Eerie, dream-like, action-packed, with more WTF moments than any ten other series put together. I love it, and the series holds up surprisingly well. I look forward to seeing the revamped version of the first movie where they digitally improve some of the special effects (in some shots in the first movie you can actually see the fishing line they used to run the silver spheres on–but that’s a minor issue).

The series never does answer the question of how Reggie miraculously survived the first movie while Jody didn’t. I guess that will go down as one of the series’s biggest mysteries. And we never really get to learn the secret behind Mike’s connection to the Tall Man, although Ravager does give us a hint (I won’t spoil it).

So how is Phantasm: Ravager? Does Phantasm stick the landing?

I’ve been waiting for years (almost twenty years!) for the story to reach a conclusion, and I have to say . . . hm. It’s not baaad, but, well, it is what it is. A movie made fifteen years too late on a shoestring budget and not directed by the original filmmaker (although he did produce and co-write it). The movie gets very head-trippy, which I appreciate, but unfortunately that aspect comes in part due to an Alzheimer’s subplot. My dad died from Alzheimer’s a couple of years ago, so this hit a little too close to home for me, and it felt a little out of tone with the rest of the series, although I admired how they used it to address Reggie’s suddenly advanced age.

Gotta love Reggie. The lovable side character who somehow became the main character just because he’s so awesome. What a character! A randy hippie ice cream man who can play the guitar and wield a four-barreled shotgun. Love it. They really should have made this movie years ago, though, when he and the other actors were a bit younger. It has been about forty years since the original, after all, and none of them are young anymore.

But I digress. If nothing else, Phantasm: Ravager does indeed feel “Phantasm-y”, and I’m intrigued by how they ended it.
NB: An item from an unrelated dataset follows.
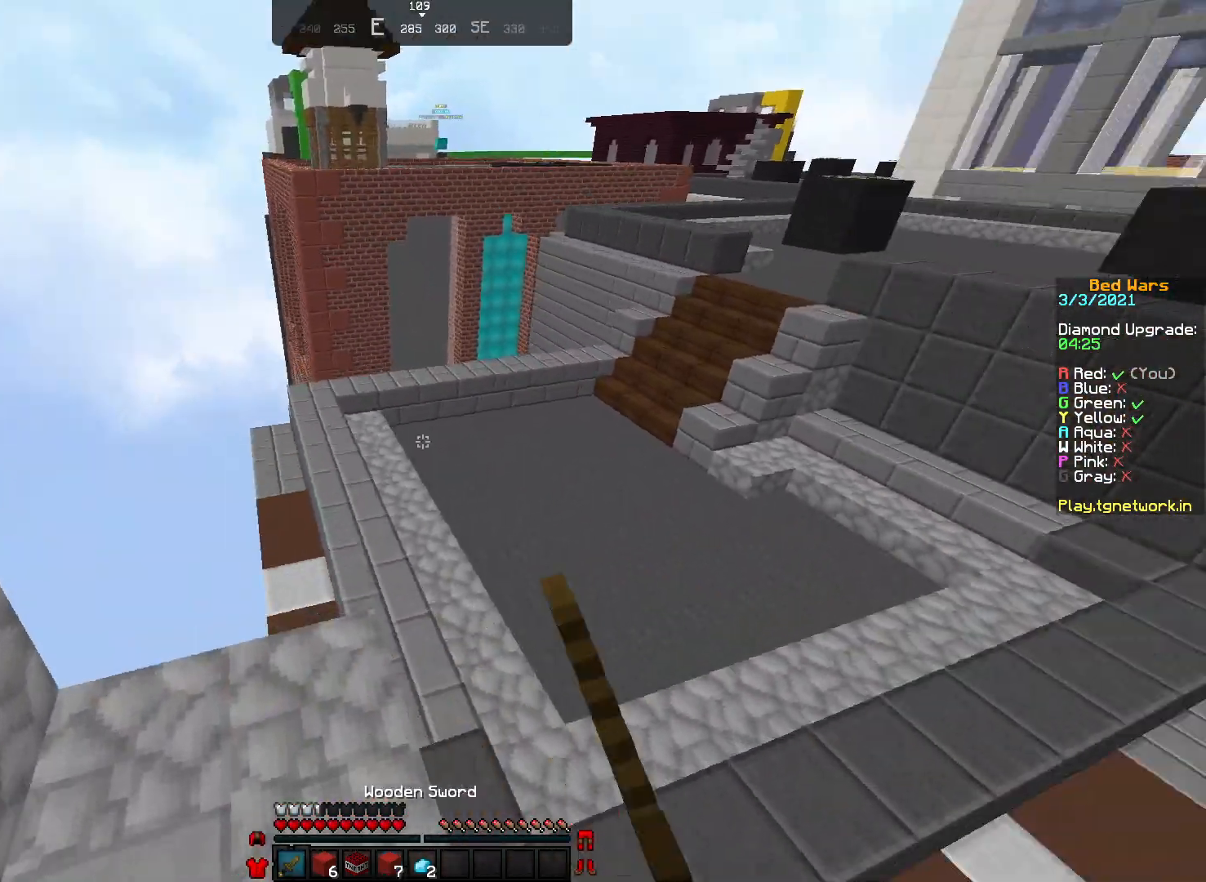
{"keys": ["w"], "mouse": [], "events": []}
I read an interview where Don Coscarelli talks about a possible TV series continuing or redoing the story, and I’ve got to say, that would rock! I would LOVE a Phantasm TV series, but only if Don is involved somehow and it’s done at a high level. Think Supernatural meets Twin Peaks.

I don’t know how they could ever replace Angus Scrimm, the actor who played the series’s villain, the Tall Man, so well and who made him an iconic horror movie foe complete with his own catchphrase. Seriously, try imagining any other actor saying “Boooooy”. It really doesn’t have the same ring to it, does it?
So Ravager isn’t perfect, but it does tie things up in an interesting way while leaving room for some stories to come.
I really wish they hadn’t had rap music during the final credits, though. I mean, really? Rap? In Phantasm? Why? It was jarring and out of place.
Sigh. I will fix it in my fan edit.

Because yes, when Phantasm Ravager is available on DVD, I’ll add it to my fan edit combining the rest of the series into one long movie. I will have to do some judicious editing on Ravager, though, paring it down to its essentials and removing the Alzheimer’s subplot, which just seemed out of place and which hits me, personally, in the wrong way.

Okay, so that’s my Phantasm rant. Rant over. Long live Phantasm!